Brachial Plexus Injury Accompanying Glenohumeral Instability Case Report and Literature Review

Case Report

Austin J Orthopade & Rheumatol. 2014;1(1): 4.

Brachial Plexus Injury Accompanying Glenohumeral Instability Case Report and Literature Review

Zumwalt M1* and Wooldridge A1

1Department of Orthopaedic Surgery and Rehabilitation, Texas Tech University Health Sciences Center, USA

*Corresponding author: Zumwalt M, Department of Orthopaedic Surgery and Rehabilitation, Texas Tech University Health Sciences Center, 3601 4th Street, MS 9436 Lubbock, TX 79430, USA, Tel: 806-743-2465; Fax: 806-743-1305; Email: [email protected]

Received: August 04, 2014; Accepted: October 22, 2014; Published: October 27, 2014

Abstract

Glenohumeral instability is a frequent condition after traumatic shoulder dislocation. Concomitant peripheral nerve injury is common and typically involves the axillary nerve. We present an unusual case of persistent suprascapular and long thoracic nerve injury, with resultant scapulothoracic dyskinesia contributing to glenohumeral instability.
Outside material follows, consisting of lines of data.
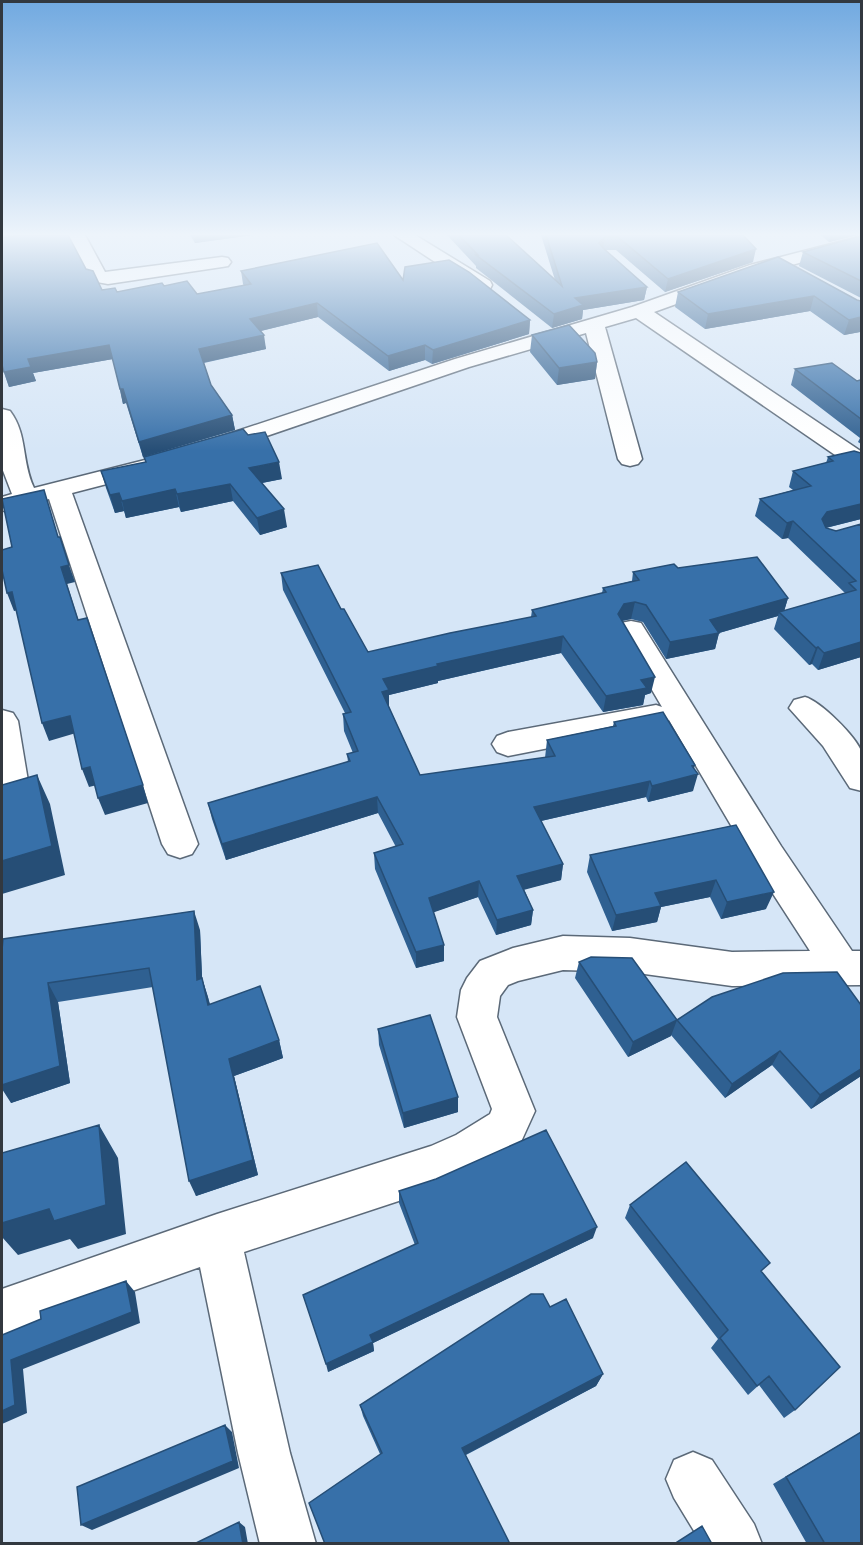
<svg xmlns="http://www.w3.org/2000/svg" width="863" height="1545" viewBox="0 0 863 1545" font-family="Signika,sans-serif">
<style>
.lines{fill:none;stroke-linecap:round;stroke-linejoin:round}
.minor-casing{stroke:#5b6978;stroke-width:3}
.minor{fill:#fff;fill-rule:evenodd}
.wall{fill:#2f6091}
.shaded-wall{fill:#264e76}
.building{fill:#3770a9;stroke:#264e76;stroke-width:1.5}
</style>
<rect width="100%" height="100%" fill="#d6e6f7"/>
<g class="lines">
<g class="minor-casing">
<path id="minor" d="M 67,235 L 85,235 L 105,272 L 222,257 L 228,258 L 231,262 L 228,266 L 222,267 L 108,284 L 91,281 L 89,277 Z
M 394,235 L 415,235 L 490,281 L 492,285 L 490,289 L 476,289 Z
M 862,236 L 862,246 L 762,273 L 654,312 L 862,452 L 862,470 L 854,468 L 636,318 L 605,327 L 642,459 L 638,464 L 630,466 L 622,464 L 618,459 L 586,333 L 469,367 L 217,453 L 209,455 L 201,453 L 197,448 L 201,443 L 455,359 L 632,307 L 750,265 Z
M 2,409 L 10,411 C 28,435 21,460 34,488 L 145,460 L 153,462 L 157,467 L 153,472 L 72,493 L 198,844 L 192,854 L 180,858 L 168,854 L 162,844 L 49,499 L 2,511 L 2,497 L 12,494 L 2,468 Z
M 631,621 L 641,623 L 781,846 L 852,951 L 862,951 L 862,985 L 732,986 L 630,972 L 563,970 L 518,981 L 508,985 L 500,996 L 497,1017 L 535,1111 L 520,1144 L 488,1165 L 435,1189 L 244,1252 L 290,1453 L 316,1544 L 260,1544 L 238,1453 L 200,1267 L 2,1337 L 2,1289 L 217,1214 L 431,1146 L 456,1135 L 490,1114 L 492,1109 L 457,1017 L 461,990 L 467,978 L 480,961 L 513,948 L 563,936 L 630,938 L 732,952 L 810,951 L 755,866 L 669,720 L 667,724 L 656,727 L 508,756 L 497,752 L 492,744 L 497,736 L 508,732 L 656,705 L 662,707 L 617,630 L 621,623 Z
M 805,697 C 820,701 857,737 862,753 C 863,763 862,780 862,791 L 850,788 L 823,746 L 789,708 L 794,700 Z
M 2,710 L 13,713 L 18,721 L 28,781 L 23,790 L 11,793 L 2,791 Z
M 693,1452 L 712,1460 L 754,1524 L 762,1544 L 702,1544 L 674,1498 L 666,1479 L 674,1460 Z"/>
</g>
<use href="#minor" class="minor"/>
</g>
<path class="wall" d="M 2,235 L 2,238 L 86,269 L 102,290 L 117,292 L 164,286 L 197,294 L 244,286 L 243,284 L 241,271 L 403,280 L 530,320 L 529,334 L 432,364 L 425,360 L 389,371 L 318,317 L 261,331 L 266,349 L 204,363 L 211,385 L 232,415 L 235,430 L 143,457 L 126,403 L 123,404 L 113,359 L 33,373 L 36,381 L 9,387 L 2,367 Z
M 190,235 L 253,235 L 195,243 Z
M 447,235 L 506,235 L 555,280 L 541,235 L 743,235 L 753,262 L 665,292 L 616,250 L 604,250 L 647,287 L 644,300 L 583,310 L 582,319 L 552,328 L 476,268 L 476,266 Z
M 821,235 L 858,235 L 829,242 Z
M 861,236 L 861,298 L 799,266 L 803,252 Z
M 778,257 L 857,300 L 861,301 L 861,333 L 860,332 L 844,335 L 810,311 L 705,329 L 675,307 L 678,292 Z
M 532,335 L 597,362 L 595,379 L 557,385 L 530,352 Z
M 795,369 L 861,381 L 861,444 L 858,442 L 860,438 L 791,385 Z
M 861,453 L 861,519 L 826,528 L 836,531 L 861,524 L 861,657 L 818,670 L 812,664 L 809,665 L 774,629 L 778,616 L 719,633 L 715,649 L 666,659 L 643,622 L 631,619 L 622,621 L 651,693 L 645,695 L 643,705 L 603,712 L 561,653 L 438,681 L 438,683 L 389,695 L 389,707 L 420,775 L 545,758 L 547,740 L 613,726 L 614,722 L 694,769 L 693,791 L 648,802 L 646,797 L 541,821 L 563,864 L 561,880 L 524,889 L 533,910 L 531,925 L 496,935 L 478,897 L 433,912 L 444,961 L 416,968 L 375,869 L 374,853 L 396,847 L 378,813 L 226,860 L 212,819 L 208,803 L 348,762 L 347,754 L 353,753 L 344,731 L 343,714 L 345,713 L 283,590 L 281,573 L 341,609 L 368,652 L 531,617 L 532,610 L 602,593 L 603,588 L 632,581 L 633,572 L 678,568 L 788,598 L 784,611 L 845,593 L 788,538 L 782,539 L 755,516 L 760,499 L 793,490 L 789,487 L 793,471 L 826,463 L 828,457 Z
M 101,471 L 282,479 L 262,483 L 287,527 L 260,535 L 233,501 L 181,512 L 179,507 L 126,518 L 124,511 L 115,513 L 106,488 Z
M 736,825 L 766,909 L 721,919 L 710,897 L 661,907 L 657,922 L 612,931 L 587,872 L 590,855 Z
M 200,930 L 202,978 L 210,1004 L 279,1040 L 283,1058 L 234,1076 L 258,1175 L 196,1196 L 153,987 L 58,1002 L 70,1083 L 11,1103 L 2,950 Z
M 579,962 L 677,1020 L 861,1005 L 861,1076 L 811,1109 L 772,1065 L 725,1098 L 671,1035 L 671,1036 L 628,1057 L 575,978 Z
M 378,1029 L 458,1112 L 404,1128 L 379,1045 Z
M 399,1191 L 593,1238 L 373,1343 L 374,1351 L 328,1372 L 415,1245 L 399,1203 Z
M 630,1205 L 762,1273 L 795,1410 L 784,1418 L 759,1385 L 748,1395 L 711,1348 L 718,1339 L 625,1218 Z
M 550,1307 L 603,1374 L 596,1386 L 466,1455 L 380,1454 L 363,1416 L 360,1405 Z
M 861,1432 L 861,1544 L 807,1544 L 773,1484 Z"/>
<path class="shaded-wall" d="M 2,235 L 14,235 L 2,237 L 2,238 Z
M 194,235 L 253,235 L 195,243 Z
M 831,235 L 858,235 L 829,242 Z
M 605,237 L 603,250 L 599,243 Z
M 756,249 L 753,262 L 665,292 L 668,279 Z
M 647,287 L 644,300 L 583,310 L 582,319 L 552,328 L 554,314 L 575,298 Z
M 814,296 L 810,311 L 705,329 L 708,314 Z
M 317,303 L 318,317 L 252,333 L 250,319 Z
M 861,317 L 861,326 L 860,332 L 844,335 L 849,320 Z
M 530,320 L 529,334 L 432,364 L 433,350 Z
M 264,335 L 266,349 L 201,363 L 199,349 Z
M 109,345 L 113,359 L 33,373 L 36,381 L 9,387 L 4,372 L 28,359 Z
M 425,345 L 425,360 L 389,371 L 388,356 Z
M 597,362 L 595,379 L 557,385 L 559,368 Z
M 120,389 L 123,389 L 126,403 L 123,404 Z
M 232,415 L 235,430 L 143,457 L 139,442 Z
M 279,462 L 282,479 L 252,485 L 249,468 Z
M 230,484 L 233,501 L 181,512 L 177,494 Z
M 175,489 L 179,507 L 126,518 L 122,501 Z
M 119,493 L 124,511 L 115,513 L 110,495 Z
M 861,504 L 861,519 L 821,529 L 822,519 L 827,512 Z
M 284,509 L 287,527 L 260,535 L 257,518 Z
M 793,521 L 788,538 L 782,539 L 787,523 Z
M 69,565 L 75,582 L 67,584 L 84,638 L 61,567 Z
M 12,592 L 19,610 L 14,611 L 7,593 Z
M 788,598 L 783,615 L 779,612 L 778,616 L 719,633 L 715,649 L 666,659 L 670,642 L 710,620 Z
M 635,602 L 631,619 L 621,621 L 618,614 L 624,604 Z
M 563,636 L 561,653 L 438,681 L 438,683 L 389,695 L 389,707 L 383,709 L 383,679 L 437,664 Z
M 861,642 L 861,657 L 818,670 L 824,653 Z
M 818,647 L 812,664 L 809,665 L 816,648 Z
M 655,677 L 651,693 L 645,695 L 643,705 L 603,712 L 606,696 L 641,680 Z
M 70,716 L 76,733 L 49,741 L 42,723 Z
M 695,765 L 692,776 L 698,774 L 693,791 L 648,802 L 652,786 Z
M 90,767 L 97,785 L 89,787 L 82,769 Z
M 37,775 L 50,804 L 65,875 L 2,894 L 2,861 Z
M 650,781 L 646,797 L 532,823 L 534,807 Z
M 143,785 L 148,803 L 105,815 L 98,798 Z
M 377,797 L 378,813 L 226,860 L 222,844 Z
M 563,864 L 561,880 L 516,892 L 517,876 Z
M 716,880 L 710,897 L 661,907 L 657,922 L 612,931 L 616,915 L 655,893 Z
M 479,881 L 478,897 L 429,914 L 429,898 Z
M 774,892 L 766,909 L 721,919 L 727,902 Z
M 533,910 L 531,925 L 496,935 L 497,920 Z
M 194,911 L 200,930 L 203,998 L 197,980 Z
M 444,945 L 444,961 L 416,968 L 416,952 Z
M 202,978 L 208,997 L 214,1023 L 208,1005 Z
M 48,983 L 58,1002 L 70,1083 L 11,1103 L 2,1089 L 2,1085 Z
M 677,1020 L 671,1036 L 628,1057 L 633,1042 Z
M 279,1040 L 283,1058 L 234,1076 L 258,1175 L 196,1196 L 189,1181 L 229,1059 Z
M 780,1051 L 772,1065 L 725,1098 L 732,1084 Z
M 861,1069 L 861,1076 L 811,1109 L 820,1095 Z
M 458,1097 L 458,1112 L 404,1128 L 403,1113 Z
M 99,1125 L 118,1158 L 126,1234 L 78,1249 L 70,1239 L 18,1255 L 2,1237 L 2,1223 Z
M 597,1227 L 593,1238 L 373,1343 L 374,1351 L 328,1372 L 326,1364 L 370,1335 Z
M 126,1281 L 135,1292 L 140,1323 L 23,1369 L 27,1413 L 2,1424 L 2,1411 L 11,1360 Z
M 603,1374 L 596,1386 L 461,1457 L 462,1448 Z
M 225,1425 L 232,1432 L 239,1468 L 92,1530 L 81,1525 Z
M 239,1522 L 245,1527 L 248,1544 L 243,1544 Z"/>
<path class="building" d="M 20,235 L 68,235 L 86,269 L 93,271 L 102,290 L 115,288 L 117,292 L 162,283 L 164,286 L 187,281 L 197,294 L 251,284 L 241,271 L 377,243 L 403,280 L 405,267 L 449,260 L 469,272 L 530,320 L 433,350 L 425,345 L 388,356 L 317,303 L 250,319 L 264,335 L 199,349 L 211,385 L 232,415 L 139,442 L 123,389 L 120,389 L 109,345 L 28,359 L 31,367 L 4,372 L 2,365 L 2,238 Z
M 459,235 L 506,235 L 562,286 L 546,235 L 743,235 L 756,249 L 668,279 L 618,237 L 605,237 L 599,243 L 603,248 L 647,287 L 575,298 L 583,305 L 554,314 L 476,255 L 478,255 Z
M 861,236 L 861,281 L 803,252 Z
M 778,257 L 857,300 L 861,301 L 861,317 L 849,320 L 814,296 L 708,314 L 678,292 Z
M 569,325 L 595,353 L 597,362 L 559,368 L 532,335 Z
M 832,363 L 857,381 L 860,380 L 861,381 L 861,419 L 795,369 Z
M 243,429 L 248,435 L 265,432 L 279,462 L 249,468 L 284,509 L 257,518 L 230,484 L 177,494 L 175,489 L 122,501 L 119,493 L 110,495 L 101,471 L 146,462 L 144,457 Z
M 854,451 L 861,453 L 861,504 L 827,512 L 822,519 L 826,528 L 836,531 L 861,524 L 861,642 L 824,653 L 818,647 L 816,648 L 779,612 L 856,590 L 849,583 L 856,581 L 793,521 L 787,523 L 760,499 L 811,486 L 793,471 L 833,461 L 828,457 Z
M 44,490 L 58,537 L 60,537 L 69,565 L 61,567 L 78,620 L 87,618 L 143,785 L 98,798 L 90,767 L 82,769 L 70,716 L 42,723 L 12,592 L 7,593 L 2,570 L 2,550 L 12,547 L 2,499 Z
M 757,557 L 788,598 L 710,620 L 719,633 L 670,642 L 646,605 L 635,602 L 624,604 L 618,614 L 655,677 L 641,680 L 647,688 L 606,696 L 563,636 L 437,664 L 438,666 L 383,679 L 389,690 L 382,692 L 420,775 L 555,756 L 547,740 L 616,726 L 614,722 L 663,712 L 695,765 L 692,766 L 698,774 L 652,786 L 650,781 L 534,807 L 563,864 L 517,876 L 533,910 L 497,920 L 479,881 L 429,898 L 444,945 L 416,952 L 374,853 L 403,844 L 377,797 L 222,844 L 208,803 L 350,761 L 347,754 L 358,751 L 343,714 L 351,712 L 281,573 L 318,565 L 341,609 L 344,609 L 368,652 L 450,633 L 536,616 L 532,610 L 606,592 L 603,588 L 639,580 L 633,572 L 674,564 L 678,568 Z
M 37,775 L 52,846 L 2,861 L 2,785 Z
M 736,825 L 774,892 L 727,902 L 716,880 L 655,893 L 661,906 L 616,915 L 590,855 Z
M 194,911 L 197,980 L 202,978 L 208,1005 L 260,986 L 279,1040 L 229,1059 L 253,1160 L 189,1181 L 149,968 L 48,983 L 60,1066 L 2,1085 L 2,950 L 3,939 Z
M 591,957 L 632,958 L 677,1020 L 633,1042 L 579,962 Z
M 837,972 L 861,1005 L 861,1069 L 820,1095 L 780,1051 L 732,1084 L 677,1020 L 712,997 L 783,973 Z
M 430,1015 L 458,1097 L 403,1113 L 378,1029 Z
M 99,1125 L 106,1205 L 54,1221 L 49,1209 L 2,1223 L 2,1153 Z
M 546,1130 L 597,1227 L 370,1335 L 373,1342 L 326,1364 L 303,1295 L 418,1243 L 399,1191 L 436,1179 Z
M 686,1162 L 770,1263 L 761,1271 L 840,1367 L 795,1410 L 769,1376 L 757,1386 L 720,1338 L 728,1330 L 630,1205 Z
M 126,1281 L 132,1312 L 11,1360 L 15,1405 L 2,1411 L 2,1335 L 41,1319 L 40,1311 Z
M 531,1294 L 543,1294 L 550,1307 L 566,1299 L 603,1374 L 462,1448 L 510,1544 L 325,1544 L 309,1503 L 382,1453 L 360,1405 Z
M 225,1425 L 233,1461 L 81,1525 L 77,1487 Z
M 861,1432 L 861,1544 L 825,1544 L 786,1477 Z
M 239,1522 L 243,1544 L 194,1544 Z
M 702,1526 L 712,1544 L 674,1544 Z"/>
<linearGradient id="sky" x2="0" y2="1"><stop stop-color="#71a9e0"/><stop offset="0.52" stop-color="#edf4fb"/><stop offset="1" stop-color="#edf4fb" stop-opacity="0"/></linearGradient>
<rect width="863" height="451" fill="url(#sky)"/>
<rect width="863" height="1545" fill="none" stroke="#32383f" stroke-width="6"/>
</svg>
The upper extremity neuropraxia was followed with “benign neglect” for spontaneous resolution, prior to the treatment decision of performing anterior capsulorrhaphy alone versus the combined procedure with latissmus dorsi transfer and/or neurosurgical intervention.

Keywords: Brachial plexus injury; Glenohumeral instability; Shoulder dislocation; Scapulothoracic dyskinesia

Introduction

Shoulder dislocations typically occur due to major blunt trauma, but can also be due to minor trauma [1-3]. In most instances the forces imparted are indirect rather than direct impact [4]. Approximately 95% of shoulders dislocate anteriorly [2,5]. Subsequent glenohumeral instability is due to injury to the labrum, capsule, and nerve damage affecting the scapulothoracic articulation [4,6]. While peripheral nerve injury is common, brachial plexus injury is rare and can contribute to persistent glenohumeral instability due to scapulothoracic dyskinesia [3,7,8]. In this paper, we report an unusual case of an 18-year-old female with anterior shoulder instability secondary to recurrent dislocations, and concomitant suprascapular plus long thoracic nerve neuropraxia contributing to scapulothoracic instability.

Case Presentation

18 year-old left-hand dominant female sustained a right anterior shoulder dislocation after being tackled five years prior. Two years later, she sustained a second dislocation during an overhead basketball pass. In the past year, she lifted a heavy backpack when her right shoulder dislocated anteriorly again. Since her most recent closed reduction, she has had continued shoulder pain and gross deformity about the shoulder girdle. Feelings of instability and painful subluxation in her right shoulder have interfered with her activities of daily living and prevented her from participating in overhead sports. She has undergone physical therapy rehab exercises without complete resolution of her symptoms. She was most concerned about the arm “hanging down, slipping in and out, and her shoulder blade sticking up.”

History

18 year-old left-hand dominant female sustained a right anterior shoulder dislocation after being tackled five years prior. Two years later, she sustained a second dislocation during an overhead basketball pass. In the past year, she lifted a heavy backpack when her right shoulder dislocated anteriorly again. Since her most recent closed reduction, she has had continued shoulder pain and gross deformity about the shoulder girdle. Feelings of instability and painful subluxation in her right shoulder have interfered with her activities of daily living and prevented her from participating in overhead sports. She has undergone physical therapy rehab exercises without complete resolution of her symptoms. She was most concerned about the arm “hanging down, slipping in and out, and her shoulder blade sticking up.”

Physical examination

Upper extremities with bilateral ligamentous laxity (mainly elbow hyperextension and inferior sulcus sign); right shoulder girdle with mild atrophy of both spinati; tender over the trapezius, anterior joint line, sternocleidomastoid and paracervical musculature; active total elevation 175 degrees; decreased internal plus increased external rotation as compared to the other side to mid-high thoracic levels; 4+/5 drop arm test; superomedial protraction of the right scapula and winging with push-up; negative Spurling’s, positive inferior sulcus and anterior apprehension signs, equivocal O’Brien’s, negative relocation test and posterior apprehension sign; anterior subluxation with the arm adducted and relocation with 90 degree elevation (Figure 1-3).